Sugiyama’s remarks come as South Korea proposed to Japan last month to discuss a proper apology and compensation for the women who were forced into sexual slavery for Japanese soldiers during the war.

“The Japanese government will come up with appropriate measures” about Seoul’s proposal, the official said, adding the two sides should improve ties upon “shared interests.”

Sugiyama also hinted at the possibility of compensating the women individually, noting Tokyo’s public fund that was set up in 1995 for these purposes. The fund was disbanded in 2007. Sugiyama did not elaborate on the issue.

Seoul’s suggestion was made upon the Constitutional Court’s recent ruling that the government’s lack of concrete action on the issue was unconstitutional, and that it should work to get Japan to indemnify the women forced to serve the Japanese military as sex slaves.

Tokyo has for years glorified its wartime past in textbooks and refused to formally make amends regarding the euphemistically called “comfort women,” often providing a stumbling block to mending ties with Korea, which was victim to its 1910-45 colonial rule.

At least 200,000 women, mostly Koreans, were forced into sexual slavery during World War II, according to historians.

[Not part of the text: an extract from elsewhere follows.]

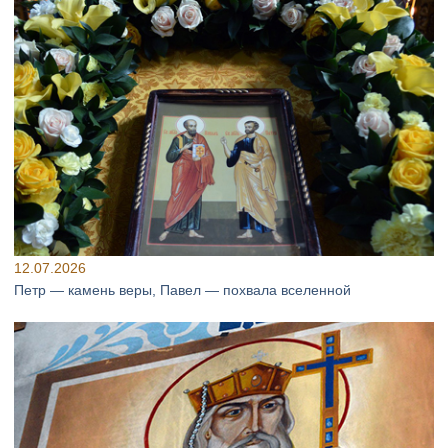
12.07.2026
Петр — камень веры, Павел — похвала вселенной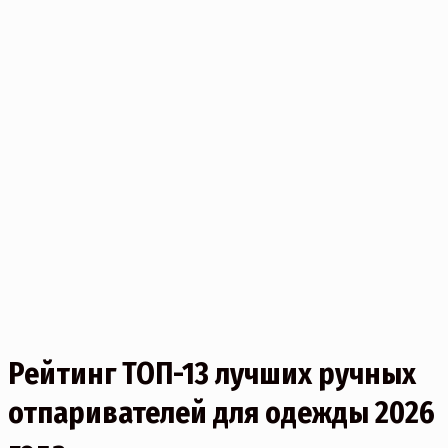
Рейтинг ТОП-13 лучших ручных
отпаривателей для одежды 2026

While acknowledging the past, the Tokyo government has refused for decades to compensate the victims directly, claiming it solved the issue through a treaty with Seoul in 1965, under which the Korean government received $800 million.

South Korea says the agreement was only about settling claims for the Japanese colonial rule and unrelated to what should be compensated for the individual sexual slavery victims, many of whom are dead or in old age.